Among the lines below, keep only those from the one containing "CTD: 3200000000 -> 6000000000" through the one containing "521: 0.8554 -> 0.8567", and reproduce them exactly.

▶ [Supplied information]
# # # #
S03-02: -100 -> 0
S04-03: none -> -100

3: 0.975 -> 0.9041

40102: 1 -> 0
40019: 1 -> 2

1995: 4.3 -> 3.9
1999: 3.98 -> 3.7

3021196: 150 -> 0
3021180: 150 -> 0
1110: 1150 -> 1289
# # # #
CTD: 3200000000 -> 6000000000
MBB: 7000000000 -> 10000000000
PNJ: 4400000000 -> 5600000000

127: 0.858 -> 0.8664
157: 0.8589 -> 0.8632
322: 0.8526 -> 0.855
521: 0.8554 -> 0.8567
# # # #
▶ [Solution for this task]
CTD: 3200000000 -> 6000000000
MBB: 7000000000 -> 10000000000
PNJ: 4400000000 -> 5600000000

127: 0.858 -> 0.8664
157: 0.8589 -> 0.8632
322: 0.8526 -> 0.855
521: 0.8554 -> 0.8567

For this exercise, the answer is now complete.